# Acer Empowering Technology



## samalex1014 (May 31, 2008)

Hi
I got a new Acer Aspire 4520 and it has Empowering Technology installed on it. It automatically starts, but it won't work and after about a minute a message pops up on the screen saying that the Empowering Technology has a problem and Windows is trying to find a solution. After a while of that staying up it says "Acer Empowering Technology Framework Launcher has stopped working. A problem caused the program to stop working correctly. Windows will close the program and notify you if a solution is available." The a button saying "Close program". It has been left on ovrnight a couple times and it has never come up with a solution. Any tips?


----------



## samalex1014 (May 31, 2008)

hey is this some dead site? COME ON! someone at least post something


----------



## Wrench97 (May 10, 2008)

Do you have more than 256meg of memory?
If not see this link. http://www.acerpanam.com/synapse/fo....com&siteid=7117&words=all&keywords=&areaid=2


----------



## samalex1014 (May 31, 2008)

the hard disk drives are both measured in gigas


----------



## Wrench97 (May 10, 2008)

Not the hard disks the amount of RAM installed, did you look at the link?


----------



## samalex1014 (May 31, 2008)

Yeah. But this is gonna keep bugging me. I think my RAM is 765. i have a vista gadget that says CPU usage. 765 is the total.


----------



## vladimirb (Mar 31, 2008)

Hey mate,
I uninstalled Acer Empowering Technology because it sux...
It just taking loads of resources and it should be doing something but it does not...
So I removed it from my Acer laptop and now my laptop is fine, no stupid messages etc...
But it is your choice mate... ^-^


----------

┄┄┄┄┄┄┄┄┄┄

## WORK REQUIRED
Answer these from the thread on Acer Empowering Technology:
(a) Which laptop model did samalex1014 get?
(b) What amount of memory did Wrench97 ask whether the laptop had more than?
(c) What did vladimirb do with Acer Empowering Technology on the Acer laptop?

┄┄┄┄┄┄┄┄┄┄

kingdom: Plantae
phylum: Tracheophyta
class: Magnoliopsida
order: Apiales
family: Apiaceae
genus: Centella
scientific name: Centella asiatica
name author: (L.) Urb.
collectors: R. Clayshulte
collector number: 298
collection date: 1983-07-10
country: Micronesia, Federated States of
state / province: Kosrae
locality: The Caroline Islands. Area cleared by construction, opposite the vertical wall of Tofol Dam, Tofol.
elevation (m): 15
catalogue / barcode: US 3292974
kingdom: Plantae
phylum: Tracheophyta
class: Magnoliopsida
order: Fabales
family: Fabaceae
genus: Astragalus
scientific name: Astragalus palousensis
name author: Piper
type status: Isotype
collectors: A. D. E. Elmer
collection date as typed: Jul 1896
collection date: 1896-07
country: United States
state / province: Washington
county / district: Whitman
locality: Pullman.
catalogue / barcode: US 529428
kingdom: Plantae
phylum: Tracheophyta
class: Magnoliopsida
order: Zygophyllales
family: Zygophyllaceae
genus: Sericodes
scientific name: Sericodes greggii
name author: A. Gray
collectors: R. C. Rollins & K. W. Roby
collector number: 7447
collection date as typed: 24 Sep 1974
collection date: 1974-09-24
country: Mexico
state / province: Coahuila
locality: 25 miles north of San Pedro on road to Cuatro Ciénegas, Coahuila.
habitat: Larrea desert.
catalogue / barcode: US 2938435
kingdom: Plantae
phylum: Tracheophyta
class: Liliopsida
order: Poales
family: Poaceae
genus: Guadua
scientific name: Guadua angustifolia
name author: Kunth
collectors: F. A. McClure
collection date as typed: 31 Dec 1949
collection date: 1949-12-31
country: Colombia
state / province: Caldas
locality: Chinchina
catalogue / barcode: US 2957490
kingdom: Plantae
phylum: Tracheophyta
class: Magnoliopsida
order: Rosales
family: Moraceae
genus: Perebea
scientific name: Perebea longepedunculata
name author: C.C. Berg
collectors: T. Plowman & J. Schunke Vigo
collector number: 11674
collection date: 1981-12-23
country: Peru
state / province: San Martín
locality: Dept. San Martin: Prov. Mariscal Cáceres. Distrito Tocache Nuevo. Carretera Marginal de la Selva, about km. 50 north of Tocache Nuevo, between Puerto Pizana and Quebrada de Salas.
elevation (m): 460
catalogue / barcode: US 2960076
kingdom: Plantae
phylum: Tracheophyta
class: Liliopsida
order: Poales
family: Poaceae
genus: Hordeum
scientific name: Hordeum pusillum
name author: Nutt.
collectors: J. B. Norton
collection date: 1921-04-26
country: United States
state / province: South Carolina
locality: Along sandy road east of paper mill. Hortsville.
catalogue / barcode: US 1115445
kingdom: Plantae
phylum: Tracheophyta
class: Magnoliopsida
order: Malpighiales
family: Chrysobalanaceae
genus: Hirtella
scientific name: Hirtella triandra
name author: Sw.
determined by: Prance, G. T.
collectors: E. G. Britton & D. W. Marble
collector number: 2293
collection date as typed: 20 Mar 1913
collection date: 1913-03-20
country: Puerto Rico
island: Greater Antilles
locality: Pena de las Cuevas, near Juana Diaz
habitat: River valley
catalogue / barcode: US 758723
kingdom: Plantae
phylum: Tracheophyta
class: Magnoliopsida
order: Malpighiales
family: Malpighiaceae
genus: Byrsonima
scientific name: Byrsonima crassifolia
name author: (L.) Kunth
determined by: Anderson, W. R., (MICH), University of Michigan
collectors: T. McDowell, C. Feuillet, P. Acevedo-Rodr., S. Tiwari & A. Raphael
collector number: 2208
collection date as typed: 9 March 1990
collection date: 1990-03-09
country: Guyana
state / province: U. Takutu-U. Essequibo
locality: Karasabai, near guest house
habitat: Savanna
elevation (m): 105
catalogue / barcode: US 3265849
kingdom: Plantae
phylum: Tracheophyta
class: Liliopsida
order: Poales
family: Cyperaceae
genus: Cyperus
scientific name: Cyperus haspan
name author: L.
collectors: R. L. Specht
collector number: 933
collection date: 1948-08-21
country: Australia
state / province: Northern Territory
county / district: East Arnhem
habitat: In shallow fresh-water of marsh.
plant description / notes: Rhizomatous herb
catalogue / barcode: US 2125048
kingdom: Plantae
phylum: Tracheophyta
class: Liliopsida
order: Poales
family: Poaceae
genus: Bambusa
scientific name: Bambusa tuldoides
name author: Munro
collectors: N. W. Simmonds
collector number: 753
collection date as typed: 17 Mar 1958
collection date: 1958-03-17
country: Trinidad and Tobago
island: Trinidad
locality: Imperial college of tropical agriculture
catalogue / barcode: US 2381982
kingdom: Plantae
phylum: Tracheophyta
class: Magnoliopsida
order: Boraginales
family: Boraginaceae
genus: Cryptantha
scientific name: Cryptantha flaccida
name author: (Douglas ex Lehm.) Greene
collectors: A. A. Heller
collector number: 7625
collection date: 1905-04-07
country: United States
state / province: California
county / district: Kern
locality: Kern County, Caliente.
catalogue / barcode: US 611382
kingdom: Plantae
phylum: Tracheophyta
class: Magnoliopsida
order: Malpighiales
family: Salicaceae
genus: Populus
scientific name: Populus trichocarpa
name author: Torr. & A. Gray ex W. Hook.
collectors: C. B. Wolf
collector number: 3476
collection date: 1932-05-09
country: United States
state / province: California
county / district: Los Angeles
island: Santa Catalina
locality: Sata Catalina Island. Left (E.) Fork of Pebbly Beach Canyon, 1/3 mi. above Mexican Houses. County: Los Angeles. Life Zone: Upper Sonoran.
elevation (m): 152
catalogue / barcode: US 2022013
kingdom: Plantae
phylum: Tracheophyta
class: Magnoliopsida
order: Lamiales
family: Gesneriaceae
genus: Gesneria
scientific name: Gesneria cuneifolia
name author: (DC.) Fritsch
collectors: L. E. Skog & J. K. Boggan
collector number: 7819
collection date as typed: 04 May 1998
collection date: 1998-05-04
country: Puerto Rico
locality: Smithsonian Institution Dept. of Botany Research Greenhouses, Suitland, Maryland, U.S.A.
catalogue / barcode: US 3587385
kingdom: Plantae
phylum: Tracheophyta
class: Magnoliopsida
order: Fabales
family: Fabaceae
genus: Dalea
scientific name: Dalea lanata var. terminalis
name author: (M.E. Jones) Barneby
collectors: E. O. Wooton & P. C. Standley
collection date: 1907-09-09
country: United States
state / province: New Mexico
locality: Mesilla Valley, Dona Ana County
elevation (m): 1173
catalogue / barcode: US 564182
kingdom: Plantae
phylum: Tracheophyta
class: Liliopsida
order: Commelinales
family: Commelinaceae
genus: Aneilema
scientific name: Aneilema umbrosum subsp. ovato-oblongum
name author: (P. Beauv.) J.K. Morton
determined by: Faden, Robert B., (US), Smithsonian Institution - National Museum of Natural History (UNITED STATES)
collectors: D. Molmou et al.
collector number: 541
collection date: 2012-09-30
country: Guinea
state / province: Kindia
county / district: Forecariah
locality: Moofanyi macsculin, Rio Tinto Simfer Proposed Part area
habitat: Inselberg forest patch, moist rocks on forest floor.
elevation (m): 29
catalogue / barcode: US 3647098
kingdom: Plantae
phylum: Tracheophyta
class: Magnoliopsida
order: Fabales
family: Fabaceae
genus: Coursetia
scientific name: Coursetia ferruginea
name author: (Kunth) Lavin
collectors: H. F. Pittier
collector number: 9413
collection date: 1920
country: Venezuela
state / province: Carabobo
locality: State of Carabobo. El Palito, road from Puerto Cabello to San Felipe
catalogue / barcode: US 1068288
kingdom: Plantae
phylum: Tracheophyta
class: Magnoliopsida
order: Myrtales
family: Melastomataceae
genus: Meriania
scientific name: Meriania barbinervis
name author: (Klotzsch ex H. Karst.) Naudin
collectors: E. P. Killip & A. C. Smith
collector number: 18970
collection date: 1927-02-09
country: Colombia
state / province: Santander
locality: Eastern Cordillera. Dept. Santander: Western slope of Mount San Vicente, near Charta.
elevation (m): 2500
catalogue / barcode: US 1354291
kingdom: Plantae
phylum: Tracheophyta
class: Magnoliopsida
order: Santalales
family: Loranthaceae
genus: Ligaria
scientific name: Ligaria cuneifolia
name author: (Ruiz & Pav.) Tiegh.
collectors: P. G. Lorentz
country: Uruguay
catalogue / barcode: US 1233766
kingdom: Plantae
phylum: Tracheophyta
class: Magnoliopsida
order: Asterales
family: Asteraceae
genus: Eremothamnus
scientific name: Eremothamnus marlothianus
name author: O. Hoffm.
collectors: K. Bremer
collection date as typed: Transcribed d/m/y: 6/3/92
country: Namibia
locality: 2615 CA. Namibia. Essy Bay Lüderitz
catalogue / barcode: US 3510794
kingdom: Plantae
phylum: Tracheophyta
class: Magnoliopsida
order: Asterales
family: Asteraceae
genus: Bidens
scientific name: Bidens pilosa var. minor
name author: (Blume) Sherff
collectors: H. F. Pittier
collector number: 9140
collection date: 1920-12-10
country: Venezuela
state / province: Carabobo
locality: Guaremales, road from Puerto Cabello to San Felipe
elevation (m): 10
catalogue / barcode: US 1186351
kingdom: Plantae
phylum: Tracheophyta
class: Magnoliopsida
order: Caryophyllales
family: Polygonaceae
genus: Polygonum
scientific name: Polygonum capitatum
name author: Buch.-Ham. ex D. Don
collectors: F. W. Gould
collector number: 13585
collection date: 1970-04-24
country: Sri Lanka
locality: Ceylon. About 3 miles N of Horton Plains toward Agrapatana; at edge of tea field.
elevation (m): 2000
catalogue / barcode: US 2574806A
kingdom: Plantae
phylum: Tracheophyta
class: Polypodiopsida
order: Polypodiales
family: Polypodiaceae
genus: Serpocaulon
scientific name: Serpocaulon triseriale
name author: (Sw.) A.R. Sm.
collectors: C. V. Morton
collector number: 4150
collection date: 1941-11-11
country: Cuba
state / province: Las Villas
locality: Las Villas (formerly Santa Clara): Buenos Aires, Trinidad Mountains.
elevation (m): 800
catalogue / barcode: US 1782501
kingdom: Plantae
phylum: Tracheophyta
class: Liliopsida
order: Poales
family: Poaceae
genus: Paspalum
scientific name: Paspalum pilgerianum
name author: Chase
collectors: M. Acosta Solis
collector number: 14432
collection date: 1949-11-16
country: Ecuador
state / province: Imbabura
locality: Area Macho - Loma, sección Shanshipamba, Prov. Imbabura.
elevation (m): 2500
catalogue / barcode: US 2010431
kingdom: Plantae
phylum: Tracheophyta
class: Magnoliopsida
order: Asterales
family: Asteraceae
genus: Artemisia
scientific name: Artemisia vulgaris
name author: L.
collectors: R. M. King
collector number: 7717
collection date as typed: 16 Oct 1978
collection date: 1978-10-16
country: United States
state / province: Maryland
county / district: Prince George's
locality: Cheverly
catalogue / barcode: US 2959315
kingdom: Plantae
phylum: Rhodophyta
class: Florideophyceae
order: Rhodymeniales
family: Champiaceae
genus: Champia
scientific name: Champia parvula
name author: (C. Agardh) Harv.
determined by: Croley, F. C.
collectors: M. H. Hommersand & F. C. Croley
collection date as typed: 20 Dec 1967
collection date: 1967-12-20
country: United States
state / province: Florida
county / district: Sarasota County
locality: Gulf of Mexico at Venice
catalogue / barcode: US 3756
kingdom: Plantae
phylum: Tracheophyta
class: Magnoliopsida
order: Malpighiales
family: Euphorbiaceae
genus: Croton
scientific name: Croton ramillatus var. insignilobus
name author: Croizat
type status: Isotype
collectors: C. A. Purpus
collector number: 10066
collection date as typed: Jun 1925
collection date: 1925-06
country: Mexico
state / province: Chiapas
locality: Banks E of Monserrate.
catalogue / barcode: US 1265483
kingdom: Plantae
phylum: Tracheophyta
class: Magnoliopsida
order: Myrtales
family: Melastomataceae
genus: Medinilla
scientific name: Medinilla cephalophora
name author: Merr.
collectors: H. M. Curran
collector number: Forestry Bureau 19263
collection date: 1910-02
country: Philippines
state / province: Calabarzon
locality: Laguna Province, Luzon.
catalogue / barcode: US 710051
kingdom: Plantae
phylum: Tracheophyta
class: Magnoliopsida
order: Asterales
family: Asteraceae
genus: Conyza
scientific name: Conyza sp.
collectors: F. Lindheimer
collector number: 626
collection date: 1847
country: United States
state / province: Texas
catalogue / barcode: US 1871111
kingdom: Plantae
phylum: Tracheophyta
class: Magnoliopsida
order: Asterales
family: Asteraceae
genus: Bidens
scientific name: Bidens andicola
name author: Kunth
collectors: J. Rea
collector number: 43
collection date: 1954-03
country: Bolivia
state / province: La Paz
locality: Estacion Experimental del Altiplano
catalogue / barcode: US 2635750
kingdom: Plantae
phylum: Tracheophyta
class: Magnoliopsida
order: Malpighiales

┄┄┄┄┄┄┄┄┄┄

## REPLY
(a) An Acer Aspire 4520.
(b) 256 megabytes.
(c) Uninstalled it.